Itens de uma fonte de dados:

* * * * * * * * *

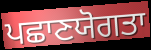
ਪਛਾਣਯੋਗਤਾ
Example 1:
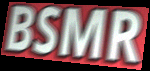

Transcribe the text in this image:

BSMR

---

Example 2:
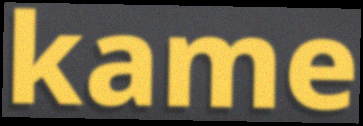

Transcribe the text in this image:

kame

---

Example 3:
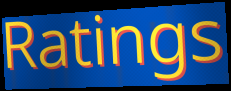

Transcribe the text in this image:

Ratings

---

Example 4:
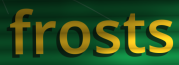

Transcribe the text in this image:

frosts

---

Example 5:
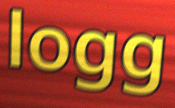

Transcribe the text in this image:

logg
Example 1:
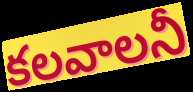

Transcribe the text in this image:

కలవాలనీ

* * * * * * * * *

=== Requisitos do problema ===
Retorne cada linha da listagem acima em que aparece a palavra "Example".

=== Resultado do exercício ===
Example 1:
Example 2:
Example 3:
Example 4:
Example 5:
Example 1:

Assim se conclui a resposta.